REQUIRED TASKS:
A. Translate this sentence from the thread on running MySQL on Amazon EC2 into Spanish: "This benchmark could use a comparison against a small dedicated server implementation."
B. Rewrite the stretch of the thread on running MySQL on Amazon EC2 from "I'm guessing it" through "this issue easily.", changing "FUSE" to "driver".

SUPPLIED PASSAGE:
==========

Amazon finally understand

Amazon finally understand mysql problem with Elastic Block Store.
I delicied a bookmark on a technical article on "Running MySQL on Amazon EC2 with Elastic Block Store"

The url is here : http://developer.amazonwebservices.com/connect/entry.jspa?externalID=166...

Someone can test it ?

Nice - thanks once again for

Nice - thanks once again for the detail! I'm curious if you've tried any of the existing offerings out there to provide persistent storage. I noticed that PersistentFS and ElasticDrive have free trials, and ED has a 5GB free drive.

I'm guessing it is only a matter of time before either Amazon comprehensively addresses this sucker, or we have a FUSE or something that can address this issue easily.

Keep the posts coming!

Cheers.

This benchmark could use a

This benchmark could use a comparison against a small dedicated server implementation. My own experience was that a single user on an ec2 environment would take 5 to 10 times longer to get a response than on a dedicated environment. This is fine if your dedicated response times for a single user are on the order of .01 seconds. If your application is heavy on large datasets, and your single user response times are something on the order of one or two seconds in a dedicated environment, then this would put ec2 response times around 10 to 20 seconds which was the experience. Scaling can maintain the 10 to 20 seconds each for many users, but it sure can't improve it.

thanks for your comments. it

thanks for your comments. it sounds like you got quite different results from me. how did you run your benchmarks?

in these tests, xlarge amazon instances were producing response times of 0.02s giving a throughput of 12,500 pages/min using 10 threads to generate requests.

the slowest response times that i saw were 1.5s for logged in users on the small instance at a throughput of around 200 pages/min

the anecdotal performance of the drupal site when accessed using my dsl line was very good, even while the benchmarks were running.

regarding your "small dedicated servers" question. when i tested non-virtual servers similar to the power of the small amazon instance, they produced results very similar to the small amazon instance.

==========

(Extracted records)
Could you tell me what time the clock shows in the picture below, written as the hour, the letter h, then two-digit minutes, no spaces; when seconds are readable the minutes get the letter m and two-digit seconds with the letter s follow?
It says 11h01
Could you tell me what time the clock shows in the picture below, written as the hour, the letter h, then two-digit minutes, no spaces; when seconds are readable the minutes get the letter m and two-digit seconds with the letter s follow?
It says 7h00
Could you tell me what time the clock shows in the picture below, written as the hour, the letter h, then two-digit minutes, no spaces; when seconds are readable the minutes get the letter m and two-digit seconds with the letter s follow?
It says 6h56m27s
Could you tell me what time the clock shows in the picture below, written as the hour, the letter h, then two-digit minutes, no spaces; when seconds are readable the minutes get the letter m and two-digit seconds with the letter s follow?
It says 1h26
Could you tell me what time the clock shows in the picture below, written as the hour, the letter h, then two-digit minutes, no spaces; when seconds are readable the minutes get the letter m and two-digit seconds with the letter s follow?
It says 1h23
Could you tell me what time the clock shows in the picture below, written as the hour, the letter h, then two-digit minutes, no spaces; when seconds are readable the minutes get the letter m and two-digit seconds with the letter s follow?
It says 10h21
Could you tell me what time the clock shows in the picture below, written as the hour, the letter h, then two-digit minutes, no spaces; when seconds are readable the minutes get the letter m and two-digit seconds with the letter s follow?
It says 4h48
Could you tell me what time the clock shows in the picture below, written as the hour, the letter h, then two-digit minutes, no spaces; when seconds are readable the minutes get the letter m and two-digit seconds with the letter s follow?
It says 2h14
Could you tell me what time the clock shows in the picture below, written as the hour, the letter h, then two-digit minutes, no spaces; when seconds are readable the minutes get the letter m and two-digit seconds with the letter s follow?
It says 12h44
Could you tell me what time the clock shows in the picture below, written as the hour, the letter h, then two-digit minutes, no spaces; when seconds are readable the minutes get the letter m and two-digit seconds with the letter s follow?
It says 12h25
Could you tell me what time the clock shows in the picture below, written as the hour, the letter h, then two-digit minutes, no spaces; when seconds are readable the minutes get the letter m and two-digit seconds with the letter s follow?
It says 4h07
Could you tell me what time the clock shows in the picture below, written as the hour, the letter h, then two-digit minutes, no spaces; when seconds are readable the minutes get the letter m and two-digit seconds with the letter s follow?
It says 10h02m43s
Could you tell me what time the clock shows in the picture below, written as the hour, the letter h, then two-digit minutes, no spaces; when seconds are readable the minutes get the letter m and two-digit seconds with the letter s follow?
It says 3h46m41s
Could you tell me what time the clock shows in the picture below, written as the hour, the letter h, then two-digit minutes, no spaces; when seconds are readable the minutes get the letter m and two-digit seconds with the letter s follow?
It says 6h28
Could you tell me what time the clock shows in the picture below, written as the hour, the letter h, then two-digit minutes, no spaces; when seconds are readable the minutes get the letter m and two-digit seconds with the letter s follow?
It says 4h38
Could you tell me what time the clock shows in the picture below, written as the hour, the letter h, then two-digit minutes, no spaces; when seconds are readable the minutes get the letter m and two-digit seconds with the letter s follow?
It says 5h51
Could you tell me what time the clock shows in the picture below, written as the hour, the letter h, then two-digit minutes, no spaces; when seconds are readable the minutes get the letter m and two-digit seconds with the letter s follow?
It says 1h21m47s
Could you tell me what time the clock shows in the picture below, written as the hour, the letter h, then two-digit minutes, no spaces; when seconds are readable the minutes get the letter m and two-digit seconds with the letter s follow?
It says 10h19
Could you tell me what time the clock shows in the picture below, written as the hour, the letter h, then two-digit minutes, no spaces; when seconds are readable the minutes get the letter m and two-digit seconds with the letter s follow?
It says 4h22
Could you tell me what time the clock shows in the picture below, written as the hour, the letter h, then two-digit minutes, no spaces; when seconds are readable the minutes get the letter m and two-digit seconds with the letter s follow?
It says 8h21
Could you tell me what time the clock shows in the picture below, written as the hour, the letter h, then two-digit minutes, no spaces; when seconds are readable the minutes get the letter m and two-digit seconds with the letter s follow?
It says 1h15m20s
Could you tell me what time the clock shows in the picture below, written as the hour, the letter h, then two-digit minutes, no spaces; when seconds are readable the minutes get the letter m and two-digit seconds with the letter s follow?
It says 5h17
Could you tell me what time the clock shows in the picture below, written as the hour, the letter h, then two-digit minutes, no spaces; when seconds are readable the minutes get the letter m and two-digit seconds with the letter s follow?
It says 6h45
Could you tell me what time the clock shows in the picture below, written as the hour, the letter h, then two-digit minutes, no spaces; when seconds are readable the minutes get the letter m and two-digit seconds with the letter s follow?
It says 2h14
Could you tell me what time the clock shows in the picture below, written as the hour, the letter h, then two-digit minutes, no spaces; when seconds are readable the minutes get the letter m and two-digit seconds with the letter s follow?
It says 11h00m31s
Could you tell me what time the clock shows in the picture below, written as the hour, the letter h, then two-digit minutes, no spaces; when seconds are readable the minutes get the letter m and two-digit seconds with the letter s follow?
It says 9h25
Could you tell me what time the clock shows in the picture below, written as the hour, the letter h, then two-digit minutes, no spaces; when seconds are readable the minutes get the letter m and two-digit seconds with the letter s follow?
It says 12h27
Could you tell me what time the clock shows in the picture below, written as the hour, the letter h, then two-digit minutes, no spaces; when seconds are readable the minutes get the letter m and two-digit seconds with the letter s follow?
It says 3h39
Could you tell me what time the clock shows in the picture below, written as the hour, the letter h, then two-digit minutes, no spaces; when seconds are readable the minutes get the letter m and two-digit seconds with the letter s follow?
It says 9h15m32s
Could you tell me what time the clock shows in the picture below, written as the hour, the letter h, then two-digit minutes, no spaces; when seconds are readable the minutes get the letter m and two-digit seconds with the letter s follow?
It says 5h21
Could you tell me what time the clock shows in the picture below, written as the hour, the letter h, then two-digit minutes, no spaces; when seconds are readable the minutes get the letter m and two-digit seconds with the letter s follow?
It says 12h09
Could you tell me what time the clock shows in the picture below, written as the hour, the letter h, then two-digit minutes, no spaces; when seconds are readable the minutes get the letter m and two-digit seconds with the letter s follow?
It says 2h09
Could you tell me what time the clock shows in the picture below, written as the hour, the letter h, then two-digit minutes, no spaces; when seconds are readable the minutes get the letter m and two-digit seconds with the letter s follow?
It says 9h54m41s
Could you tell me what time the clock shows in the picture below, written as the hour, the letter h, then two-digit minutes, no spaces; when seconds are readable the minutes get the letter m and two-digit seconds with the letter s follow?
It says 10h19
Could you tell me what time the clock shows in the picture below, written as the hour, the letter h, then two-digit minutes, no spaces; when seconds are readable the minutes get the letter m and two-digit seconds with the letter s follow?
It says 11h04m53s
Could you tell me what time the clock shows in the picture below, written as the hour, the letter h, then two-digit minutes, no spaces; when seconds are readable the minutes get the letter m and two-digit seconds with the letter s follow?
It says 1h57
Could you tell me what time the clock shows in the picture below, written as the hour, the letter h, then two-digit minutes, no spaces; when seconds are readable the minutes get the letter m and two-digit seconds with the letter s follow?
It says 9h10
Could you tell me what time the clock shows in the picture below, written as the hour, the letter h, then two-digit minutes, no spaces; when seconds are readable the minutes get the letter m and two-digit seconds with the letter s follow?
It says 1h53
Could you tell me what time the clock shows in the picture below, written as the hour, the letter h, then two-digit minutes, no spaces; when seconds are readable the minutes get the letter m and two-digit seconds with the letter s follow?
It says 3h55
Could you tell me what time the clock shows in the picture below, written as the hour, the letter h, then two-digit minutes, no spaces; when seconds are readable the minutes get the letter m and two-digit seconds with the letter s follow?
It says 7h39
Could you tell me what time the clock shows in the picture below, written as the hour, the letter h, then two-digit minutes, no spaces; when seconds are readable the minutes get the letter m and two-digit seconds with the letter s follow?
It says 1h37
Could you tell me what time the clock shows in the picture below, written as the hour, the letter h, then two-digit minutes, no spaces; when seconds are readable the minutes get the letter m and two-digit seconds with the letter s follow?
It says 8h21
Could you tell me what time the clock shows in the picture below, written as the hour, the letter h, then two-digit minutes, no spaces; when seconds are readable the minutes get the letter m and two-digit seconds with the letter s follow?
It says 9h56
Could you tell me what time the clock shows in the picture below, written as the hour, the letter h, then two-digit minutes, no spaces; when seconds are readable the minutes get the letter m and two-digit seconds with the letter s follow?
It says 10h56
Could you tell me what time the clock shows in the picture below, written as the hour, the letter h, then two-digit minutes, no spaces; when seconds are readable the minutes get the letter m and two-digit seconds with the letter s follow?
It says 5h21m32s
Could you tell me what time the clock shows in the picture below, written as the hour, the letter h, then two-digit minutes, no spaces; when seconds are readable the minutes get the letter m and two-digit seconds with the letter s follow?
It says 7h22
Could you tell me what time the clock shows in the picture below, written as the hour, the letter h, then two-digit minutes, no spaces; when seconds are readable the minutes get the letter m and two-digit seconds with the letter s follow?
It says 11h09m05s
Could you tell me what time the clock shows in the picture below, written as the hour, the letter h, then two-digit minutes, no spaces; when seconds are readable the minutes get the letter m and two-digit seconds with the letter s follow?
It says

==========

TASK ANSWERS:
A. A esta prueba de rendimiento le vendría bien una comparación con una implementación en un pequeño servidor dedicado.

B.
I'm guessing it is only a matter of time before either Amazon comprehensively addresses this sucker, or we have a driver or something that can address this issue easily.